▸ DATA FOR ANALYSIS:
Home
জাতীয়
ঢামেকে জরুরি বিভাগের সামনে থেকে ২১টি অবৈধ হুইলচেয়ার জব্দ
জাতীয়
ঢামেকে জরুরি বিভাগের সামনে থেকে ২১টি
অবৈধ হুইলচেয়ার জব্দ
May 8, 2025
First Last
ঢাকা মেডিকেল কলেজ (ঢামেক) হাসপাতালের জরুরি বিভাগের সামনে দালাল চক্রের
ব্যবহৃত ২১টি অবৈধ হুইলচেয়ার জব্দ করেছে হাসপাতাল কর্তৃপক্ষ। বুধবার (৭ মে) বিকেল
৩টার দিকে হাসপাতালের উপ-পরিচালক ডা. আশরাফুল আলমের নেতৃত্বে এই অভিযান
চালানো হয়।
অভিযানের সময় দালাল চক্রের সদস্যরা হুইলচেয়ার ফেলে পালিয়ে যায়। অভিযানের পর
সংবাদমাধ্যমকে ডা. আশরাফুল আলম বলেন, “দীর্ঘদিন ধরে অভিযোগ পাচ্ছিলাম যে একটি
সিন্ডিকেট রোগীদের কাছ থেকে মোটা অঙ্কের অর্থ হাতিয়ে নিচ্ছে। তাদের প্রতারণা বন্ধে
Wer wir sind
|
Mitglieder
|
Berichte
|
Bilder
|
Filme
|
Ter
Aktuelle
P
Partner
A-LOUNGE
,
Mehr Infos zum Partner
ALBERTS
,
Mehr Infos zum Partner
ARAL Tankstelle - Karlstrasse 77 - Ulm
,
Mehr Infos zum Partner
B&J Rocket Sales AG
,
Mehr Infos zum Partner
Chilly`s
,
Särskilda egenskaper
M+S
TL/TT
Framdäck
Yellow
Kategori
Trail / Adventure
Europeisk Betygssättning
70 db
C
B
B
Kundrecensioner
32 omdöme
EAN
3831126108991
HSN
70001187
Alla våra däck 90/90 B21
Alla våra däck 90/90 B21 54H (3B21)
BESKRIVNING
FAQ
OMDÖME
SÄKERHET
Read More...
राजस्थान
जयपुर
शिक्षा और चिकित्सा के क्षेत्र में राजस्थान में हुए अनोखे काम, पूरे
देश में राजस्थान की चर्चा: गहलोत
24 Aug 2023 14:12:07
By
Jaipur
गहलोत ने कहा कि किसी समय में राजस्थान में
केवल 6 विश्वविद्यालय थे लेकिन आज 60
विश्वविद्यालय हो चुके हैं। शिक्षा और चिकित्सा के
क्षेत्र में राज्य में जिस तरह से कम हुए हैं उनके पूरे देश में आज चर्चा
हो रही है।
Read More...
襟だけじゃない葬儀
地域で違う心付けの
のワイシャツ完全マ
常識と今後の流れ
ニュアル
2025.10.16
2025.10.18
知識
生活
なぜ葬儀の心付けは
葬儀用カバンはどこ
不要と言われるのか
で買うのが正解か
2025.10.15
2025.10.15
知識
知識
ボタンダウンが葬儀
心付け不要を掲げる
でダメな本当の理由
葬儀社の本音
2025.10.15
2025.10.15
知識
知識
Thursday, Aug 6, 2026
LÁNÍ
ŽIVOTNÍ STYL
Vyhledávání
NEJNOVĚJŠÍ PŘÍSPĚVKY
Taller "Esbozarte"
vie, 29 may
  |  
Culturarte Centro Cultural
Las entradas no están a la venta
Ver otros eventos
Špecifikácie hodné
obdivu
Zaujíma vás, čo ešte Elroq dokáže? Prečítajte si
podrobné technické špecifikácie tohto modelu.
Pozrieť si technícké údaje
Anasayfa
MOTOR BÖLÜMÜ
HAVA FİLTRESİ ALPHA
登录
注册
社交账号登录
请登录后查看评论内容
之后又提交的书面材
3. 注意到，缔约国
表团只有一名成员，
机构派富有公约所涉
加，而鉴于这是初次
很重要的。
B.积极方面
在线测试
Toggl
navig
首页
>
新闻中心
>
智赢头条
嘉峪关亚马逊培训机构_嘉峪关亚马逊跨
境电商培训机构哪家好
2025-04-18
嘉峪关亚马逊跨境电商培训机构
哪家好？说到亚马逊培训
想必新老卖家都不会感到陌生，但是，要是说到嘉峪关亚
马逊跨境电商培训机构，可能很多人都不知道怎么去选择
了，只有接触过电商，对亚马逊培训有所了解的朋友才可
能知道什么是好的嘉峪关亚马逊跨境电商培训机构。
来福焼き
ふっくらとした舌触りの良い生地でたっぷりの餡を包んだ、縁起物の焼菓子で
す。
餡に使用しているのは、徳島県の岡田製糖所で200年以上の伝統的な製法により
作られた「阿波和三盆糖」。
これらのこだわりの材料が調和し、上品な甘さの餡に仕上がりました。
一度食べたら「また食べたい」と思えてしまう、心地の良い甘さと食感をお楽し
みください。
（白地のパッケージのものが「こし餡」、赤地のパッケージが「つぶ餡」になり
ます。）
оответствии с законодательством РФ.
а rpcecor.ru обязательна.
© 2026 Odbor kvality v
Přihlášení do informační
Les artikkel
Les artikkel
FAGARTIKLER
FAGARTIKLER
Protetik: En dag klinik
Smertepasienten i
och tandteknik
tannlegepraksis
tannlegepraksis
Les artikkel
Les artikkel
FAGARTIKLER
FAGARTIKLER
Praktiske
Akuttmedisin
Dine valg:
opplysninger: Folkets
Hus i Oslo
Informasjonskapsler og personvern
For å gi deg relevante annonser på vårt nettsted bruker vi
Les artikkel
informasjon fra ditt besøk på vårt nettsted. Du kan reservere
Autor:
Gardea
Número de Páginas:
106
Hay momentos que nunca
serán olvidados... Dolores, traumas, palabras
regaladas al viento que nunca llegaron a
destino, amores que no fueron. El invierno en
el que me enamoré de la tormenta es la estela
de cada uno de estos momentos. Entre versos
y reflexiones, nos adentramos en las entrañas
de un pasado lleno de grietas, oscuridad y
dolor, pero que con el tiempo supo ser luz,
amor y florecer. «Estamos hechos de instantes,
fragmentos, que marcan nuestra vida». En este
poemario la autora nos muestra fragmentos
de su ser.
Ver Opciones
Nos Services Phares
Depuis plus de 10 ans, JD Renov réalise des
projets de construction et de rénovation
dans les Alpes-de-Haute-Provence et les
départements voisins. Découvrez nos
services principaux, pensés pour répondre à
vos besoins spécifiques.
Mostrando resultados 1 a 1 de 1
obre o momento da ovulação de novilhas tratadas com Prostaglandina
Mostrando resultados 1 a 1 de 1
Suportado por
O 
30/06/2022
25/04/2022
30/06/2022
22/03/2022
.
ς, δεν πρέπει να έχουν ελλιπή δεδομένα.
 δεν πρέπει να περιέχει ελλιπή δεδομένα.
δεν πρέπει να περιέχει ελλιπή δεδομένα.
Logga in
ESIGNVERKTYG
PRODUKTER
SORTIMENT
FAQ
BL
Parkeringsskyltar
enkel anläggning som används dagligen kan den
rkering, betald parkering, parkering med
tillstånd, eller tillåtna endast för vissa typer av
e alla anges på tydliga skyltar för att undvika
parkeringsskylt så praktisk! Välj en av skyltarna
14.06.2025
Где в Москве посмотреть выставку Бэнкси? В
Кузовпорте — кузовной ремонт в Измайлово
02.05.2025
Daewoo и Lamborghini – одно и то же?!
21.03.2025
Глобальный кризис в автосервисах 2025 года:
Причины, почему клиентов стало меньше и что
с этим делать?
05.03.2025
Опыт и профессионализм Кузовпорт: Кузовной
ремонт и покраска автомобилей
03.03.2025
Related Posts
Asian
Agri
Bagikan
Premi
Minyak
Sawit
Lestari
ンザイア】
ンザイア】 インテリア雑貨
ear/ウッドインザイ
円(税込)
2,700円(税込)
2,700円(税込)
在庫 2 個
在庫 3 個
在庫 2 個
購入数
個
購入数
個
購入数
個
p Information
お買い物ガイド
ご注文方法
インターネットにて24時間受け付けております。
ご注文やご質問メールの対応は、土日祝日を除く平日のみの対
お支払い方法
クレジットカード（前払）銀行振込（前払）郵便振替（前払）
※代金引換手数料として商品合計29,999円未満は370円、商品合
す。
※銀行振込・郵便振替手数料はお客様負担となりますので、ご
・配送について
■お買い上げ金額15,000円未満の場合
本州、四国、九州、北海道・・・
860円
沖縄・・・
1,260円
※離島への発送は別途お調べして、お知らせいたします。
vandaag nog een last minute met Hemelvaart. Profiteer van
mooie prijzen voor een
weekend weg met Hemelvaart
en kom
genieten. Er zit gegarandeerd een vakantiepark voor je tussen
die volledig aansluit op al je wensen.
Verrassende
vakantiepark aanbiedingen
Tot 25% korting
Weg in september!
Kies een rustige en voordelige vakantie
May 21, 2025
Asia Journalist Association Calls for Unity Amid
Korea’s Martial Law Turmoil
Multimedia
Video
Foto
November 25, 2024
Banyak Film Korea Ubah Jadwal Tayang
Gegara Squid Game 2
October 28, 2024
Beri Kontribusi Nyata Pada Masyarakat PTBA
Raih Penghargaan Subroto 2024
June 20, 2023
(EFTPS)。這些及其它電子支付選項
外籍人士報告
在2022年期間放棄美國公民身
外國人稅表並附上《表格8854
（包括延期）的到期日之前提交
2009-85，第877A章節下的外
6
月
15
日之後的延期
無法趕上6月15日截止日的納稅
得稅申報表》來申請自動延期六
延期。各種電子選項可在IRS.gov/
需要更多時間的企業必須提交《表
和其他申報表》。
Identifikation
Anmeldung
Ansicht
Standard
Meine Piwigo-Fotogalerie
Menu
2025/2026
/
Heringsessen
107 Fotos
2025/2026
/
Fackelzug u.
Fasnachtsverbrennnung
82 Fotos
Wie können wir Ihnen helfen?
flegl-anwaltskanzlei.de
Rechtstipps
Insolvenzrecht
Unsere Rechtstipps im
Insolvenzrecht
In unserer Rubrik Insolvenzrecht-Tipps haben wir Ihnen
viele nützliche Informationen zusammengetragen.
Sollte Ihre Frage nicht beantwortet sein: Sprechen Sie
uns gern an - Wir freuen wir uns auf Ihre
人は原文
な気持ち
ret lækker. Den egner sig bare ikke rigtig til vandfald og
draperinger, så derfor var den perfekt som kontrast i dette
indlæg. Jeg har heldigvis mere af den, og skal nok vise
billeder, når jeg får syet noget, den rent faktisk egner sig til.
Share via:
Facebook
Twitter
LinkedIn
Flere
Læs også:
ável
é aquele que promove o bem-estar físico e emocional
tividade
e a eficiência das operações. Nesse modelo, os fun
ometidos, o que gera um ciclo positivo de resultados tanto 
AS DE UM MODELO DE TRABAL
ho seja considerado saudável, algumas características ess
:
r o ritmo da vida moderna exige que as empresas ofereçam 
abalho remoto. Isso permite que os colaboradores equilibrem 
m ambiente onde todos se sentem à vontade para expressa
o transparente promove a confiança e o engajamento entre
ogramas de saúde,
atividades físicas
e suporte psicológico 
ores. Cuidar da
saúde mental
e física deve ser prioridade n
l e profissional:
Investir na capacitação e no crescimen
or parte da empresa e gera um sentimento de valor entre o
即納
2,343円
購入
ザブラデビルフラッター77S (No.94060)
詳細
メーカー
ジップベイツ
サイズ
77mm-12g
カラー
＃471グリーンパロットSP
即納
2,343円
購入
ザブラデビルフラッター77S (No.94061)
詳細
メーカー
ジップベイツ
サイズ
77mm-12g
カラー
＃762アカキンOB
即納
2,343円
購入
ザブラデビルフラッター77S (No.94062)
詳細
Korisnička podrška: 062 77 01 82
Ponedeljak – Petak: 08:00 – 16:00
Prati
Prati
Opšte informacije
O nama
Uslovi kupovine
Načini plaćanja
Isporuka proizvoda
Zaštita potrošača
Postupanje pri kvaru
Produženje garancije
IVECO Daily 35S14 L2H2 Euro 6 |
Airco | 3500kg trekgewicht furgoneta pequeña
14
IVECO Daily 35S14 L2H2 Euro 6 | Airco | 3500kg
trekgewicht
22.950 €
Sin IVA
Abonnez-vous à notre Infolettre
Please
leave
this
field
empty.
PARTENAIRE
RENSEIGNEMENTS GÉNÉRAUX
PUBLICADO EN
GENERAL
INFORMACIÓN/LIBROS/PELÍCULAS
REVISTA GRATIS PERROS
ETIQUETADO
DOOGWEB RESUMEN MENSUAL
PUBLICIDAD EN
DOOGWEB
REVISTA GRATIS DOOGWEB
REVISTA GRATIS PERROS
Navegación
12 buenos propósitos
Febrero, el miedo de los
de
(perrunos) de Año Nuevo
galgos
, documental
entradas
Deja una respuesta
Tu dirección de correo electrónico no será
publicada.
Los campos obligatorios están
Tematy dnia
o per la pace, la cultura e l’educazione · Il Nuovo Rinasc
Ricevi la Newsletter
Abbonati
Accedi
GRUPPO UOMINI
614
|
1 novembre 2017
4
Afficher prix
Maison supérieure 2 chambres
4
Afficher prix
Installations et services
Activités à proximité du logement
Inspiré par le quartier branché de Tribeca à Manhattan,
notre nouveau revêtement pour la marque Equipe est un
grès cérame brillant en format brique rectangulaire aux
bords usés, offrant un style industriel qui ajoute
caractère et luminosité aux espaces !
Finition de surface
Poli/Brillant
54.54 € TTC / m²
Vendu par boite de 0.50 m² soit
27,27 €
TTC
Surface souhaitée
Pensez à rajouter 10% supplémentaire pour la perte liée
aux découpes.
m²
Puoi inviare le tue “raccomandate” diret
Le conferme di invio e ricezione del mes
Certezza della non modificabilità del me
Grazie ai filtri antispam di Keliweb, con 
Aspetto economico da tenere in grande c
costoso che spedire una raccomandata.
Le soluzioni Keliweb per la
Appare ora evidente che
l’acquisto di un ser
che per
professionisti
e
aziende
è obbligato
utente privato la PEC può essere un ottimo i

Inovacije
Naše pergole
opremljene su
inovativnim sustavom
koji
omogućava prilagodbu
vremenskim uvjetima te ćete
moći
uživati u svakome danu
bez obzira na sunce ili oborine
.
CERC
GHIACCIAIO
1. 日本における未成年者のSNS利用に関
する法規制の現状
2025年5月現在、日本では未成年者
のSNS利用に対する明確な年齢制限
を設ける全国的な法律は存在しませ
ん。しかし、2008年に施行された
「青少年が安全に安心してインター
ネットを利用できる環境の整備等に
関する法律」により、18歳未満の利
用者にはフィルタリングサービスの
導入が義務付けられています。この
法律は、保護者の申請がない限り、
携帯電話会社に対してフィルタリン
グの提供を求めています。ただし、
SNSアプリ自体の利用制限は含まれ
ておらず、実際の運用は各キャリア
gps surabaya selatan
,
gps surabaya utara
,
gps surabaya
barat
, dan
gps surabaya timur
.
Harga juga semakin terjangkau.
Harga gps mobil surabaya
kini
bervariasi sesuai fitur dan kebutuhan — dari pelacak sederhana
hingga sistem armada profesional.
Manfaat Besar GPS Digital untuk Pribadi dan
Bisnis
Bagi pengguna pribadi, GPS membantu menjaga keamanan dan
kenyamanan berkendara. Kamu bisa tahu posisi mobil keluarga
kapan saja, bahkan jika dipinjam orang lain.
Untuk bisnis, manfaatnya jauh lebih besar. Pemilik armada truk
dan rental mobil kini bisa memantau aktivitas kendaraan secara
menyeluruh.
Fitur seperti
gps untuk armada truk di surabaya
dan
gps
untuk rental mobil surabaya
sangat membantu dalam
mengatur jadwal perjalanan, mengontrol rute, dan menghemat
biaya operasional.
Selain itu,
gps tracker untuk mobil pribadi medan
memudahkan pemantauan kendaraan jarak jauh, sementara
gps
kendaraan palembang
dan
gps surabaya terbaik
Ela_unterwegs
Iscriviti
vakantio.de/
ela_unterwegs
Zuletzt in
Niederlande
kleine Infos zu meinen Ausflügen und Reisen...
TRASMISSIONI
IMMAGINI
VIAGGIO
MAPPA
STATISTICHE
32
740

▸ WHAT YOU HAVE TO DO: Reproduce the lines from the very first one through the line containing "সংবাদমাধ্যমকে ডা. আশরাফুল", including both of those lines.

▸ OUTPUT FOR THIS EXERCISE:
Home
জাতীয়
ঢামেকে জরুরি বিভাগের সামনে থেকে ২১টি অবৈধ হুইলচেয়ার জব্দ
জাতীয়
ঢামেকে জরুরি বিভাগের সামনে থেকে ২১টি
অবৈধ হুইলচেয়ার জব্দ
May 8, 2025
First Last
ঢাকা মেডিকেল কলেজ (ঢামেক) হাসপাতালের জরুরি বিভাগের সামনে দালাল চক্রের
ব্যবহৃত ২১টি অবৈধ হুইলচেয়ার জব্দ করেছে হাসপাতাল কর্তৃপক্ষ। বুধবার (৭ মে) বিকেল
৩টার দিকে হাসপাতালের উপ-পরিচালক ডা. আশরাফুল আলমের নেতৃত্বে এই অভিযান
চালানো হয়।
অভিযানের সময় দালাল চক্রের সদস্যরা হুইলচেয়ার ফেলে পালিয়ে যায়। অভিযানের পর
সংবাদমাধ্যমকে ডা. আশরাফুল আলম বলেন, “দীর্ঘদিন ধরে অভিযোগ পাচ্ছিলাম যে একটি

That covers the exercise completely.